Utahns should defeat three proposed tax rollback measures and lower taxes instead by consolidating local government services and attracting new industry, according to Salt Lake Tribune Publisher Emeritus John W. Gallivan.

Gallivan, who is also on the steering committee of the anti-rollback Taxpayers for Utah, told Salt Lake Rotary Club members this week that the proposed tax rollbacks would be catastrophic for the state.For example, he predicted they would cost Granite School District $20 million a year, Jordan School District $14 million and Salt Lake City School District $17 million. "I don't like paying taxes either, but there's no fat there left to cut," he said.
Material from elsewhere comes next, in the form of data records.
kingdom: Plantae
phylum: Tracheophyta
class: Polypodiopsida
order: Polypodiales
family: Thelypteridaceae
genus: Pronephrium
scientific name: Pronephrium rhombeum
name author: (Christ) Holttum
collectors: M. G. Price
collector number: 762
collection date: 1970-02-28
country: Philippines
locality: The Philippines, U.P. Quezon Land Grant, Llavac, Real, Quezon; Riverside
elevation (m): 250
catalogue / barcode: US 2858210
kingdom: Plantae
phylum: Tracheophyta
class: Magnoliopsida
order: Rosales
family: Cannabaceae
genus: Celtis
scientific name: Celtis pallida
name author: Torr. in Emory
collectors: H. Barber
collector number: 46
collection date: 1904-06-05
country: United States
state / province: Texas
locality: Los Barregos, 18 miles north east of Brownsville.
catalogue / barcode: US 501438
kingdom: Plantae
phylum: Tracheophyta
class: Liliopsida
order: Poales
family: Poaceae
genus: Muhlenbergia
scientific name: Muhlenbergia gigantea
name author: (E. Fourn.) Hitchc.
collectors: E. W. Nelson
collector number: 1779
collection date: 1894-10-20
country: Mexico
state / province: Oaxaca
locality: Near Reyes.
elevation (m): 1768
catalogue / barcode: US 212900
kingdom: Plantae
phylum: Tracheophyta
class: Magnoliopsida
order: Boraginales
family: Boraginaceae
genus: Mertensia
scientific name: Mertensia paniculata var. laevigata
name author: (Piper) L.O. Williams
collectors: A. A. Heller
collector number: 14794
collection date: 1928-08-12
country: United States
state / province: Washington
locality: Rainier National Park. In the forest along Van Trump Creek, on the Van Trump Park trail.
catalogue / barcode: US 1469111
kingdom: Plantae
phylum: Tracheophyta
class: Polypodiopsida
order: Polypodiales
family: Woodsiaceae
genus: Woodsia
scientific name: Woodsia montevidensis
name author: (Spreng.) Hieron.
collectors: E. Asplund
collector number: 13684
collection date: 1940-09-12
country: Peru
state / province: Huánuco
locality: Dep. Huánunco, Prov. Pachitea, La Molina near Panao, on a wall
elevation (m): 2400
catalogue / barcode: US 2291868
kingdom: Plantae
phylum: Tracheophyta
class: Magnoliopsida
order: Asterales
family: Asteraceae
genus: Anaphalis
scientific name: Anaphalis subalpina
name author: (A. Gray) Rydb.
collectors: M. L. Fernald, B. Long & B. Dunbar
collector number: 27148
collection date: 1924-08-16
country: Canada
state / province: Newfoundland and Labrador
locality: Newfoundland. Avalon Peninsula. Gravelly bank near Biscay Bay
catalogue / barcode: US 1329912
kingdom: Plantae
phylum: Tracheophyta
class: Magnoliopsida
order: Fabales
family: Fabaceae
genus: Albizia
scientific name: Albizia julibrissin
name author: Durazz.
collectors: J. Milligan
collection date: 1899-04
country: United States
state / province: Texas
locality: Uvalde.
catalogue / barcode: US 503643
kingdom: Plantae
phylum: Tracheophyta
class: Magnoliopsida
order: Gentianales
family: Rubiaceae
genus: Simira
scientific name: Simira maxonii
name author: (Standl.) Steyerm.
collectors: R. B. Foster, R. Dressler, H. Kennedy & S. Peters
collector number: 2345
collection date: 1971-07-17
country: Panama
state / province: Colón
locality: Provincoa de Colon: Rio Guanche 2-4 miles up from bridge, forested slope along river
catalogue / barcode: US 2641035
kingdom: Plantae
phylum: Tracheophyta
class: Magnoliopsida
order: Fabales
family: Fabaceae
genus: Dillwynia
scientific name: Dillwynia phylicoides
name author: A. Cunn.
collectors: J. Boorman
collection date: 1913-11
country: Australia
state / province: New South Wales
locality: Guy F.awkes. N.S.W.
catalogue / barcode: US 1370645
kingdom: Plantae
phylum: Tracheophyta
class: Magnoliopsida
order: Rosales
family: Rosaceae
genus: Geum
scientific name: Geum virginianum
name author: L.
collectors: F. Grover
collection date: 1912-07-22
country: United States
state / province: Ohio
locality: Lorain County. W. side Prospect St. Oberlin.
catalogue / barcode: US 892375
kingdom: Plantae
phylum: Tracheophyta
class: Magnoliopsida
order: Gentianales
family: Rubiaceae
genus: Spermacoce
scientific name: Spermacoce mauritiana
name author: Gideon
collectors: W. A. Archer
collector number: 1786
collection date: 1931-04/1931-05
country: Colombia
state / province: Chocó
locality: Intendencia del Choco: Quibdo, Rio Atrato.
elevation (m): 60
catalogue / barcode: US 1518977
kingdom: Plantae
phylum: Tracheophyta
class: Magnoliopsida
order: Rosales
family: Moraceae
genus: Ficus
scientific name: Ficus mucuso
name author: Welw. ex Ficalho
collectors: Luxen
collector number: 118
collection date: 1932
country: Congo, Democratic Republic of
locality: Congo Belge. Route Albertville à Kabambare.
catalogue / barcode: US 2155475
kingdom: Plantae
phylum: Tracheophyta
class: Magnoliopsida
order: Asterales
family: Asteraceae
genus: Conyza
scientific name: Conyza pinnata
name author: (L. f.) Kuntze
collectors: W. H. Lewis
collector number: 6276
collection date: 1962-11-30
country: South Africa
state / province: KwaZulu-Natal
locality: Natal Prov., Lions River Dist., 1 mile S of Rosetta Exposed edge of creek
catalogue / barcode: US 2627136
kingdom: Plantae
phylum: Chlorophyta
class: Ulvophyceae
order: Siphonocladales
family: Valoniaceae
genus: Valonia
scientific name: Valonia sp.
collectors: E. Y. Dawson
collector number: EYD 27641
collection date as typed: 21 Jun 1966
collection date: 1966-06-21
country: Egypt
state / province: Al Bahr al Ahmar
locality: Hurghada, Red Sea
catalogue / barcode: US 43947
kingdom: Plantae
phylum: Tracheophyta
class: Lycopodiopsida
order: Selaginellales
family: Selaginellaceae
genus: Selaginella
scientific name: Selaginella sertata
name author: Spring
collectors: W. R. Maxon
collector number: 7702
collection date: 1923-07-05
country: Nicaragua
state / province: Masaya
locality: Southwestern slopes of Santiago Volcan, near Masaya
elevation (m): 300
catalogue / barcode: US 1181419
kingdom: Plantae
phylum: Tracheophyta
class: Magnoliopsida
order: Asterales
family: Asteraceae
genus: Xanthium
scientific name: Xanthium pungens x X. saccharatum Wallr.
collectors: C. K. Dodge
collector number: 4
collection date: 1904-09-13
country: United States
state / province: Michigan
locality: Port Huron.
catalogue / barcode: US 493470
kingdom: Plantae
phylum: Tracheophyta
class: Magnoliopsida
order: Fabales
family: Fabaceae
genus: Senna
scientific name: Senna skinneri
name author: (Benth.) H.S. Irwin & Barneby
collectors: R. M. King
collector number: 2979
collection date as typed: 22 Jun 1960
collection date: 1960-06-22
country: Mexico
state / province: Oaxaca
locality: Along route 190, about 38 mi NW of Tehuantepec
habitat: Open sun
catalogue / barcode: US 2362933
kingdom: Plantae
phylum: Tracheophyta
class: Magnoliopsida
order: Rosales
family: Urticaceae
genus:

He also predicted that the measures which would cap property tax and lower or reform other state taxes would also cost Salt Lake County government $29 million and cost small governments such as mosquito abatement districts up to 45 percent of their funds.

Gallivan said the cuts would also bring the loss of some federal funds that match local spending. For example, he said the cuts would force the state to reduce Medicaid spending by $6.2 million, which would lose $17.5 million in federal matching funds.

He added that already-stretched state budgets in transportation and corrections would lose $41 million and $8.5 million respectively. He said youth correction and other regional prisons would close, and new prison facilities would be left with no money for operations.

Tax revolt organizers have said they have more than the 63,000 signatures needed to put those measure on the ballot this November. But they are still seeking more signatures before the June 1 deadline, fearing that some signatures could be disqualified.

Unlike Gallivan, tax revolt organizers say their measures would force government to be more efficient as similar proposals in some states have.

But Gallivan said Utahns would be wiser to save money by consolidating services and attracting new industry to help share the tax burden.

He said a new proposal in Salt Lake County would facilitate consolidating services by abolishing the current three-man County Commission and forming a council composed of the 12 mayors in the county plus three or so representatives of the unincorporated area.

Each council member would be given as many votes as residents in the area he represents. Gallivan said the resulting council could be more free to find ways of combining services, eliminating duplication and saving administrative costs.

He also said Salt Lake City has a golden opportunity to attract new industry by the way it redevelops Block 57 the deteriorated block between Main and State streets and Second and Third South streets.

Gallivan said the city should make a "Grand Central Station" style depot there for a light rail system to the suburbs. He envisions 3,000 to 4,000 underground parking stalls plus a new shopping mall and office complex.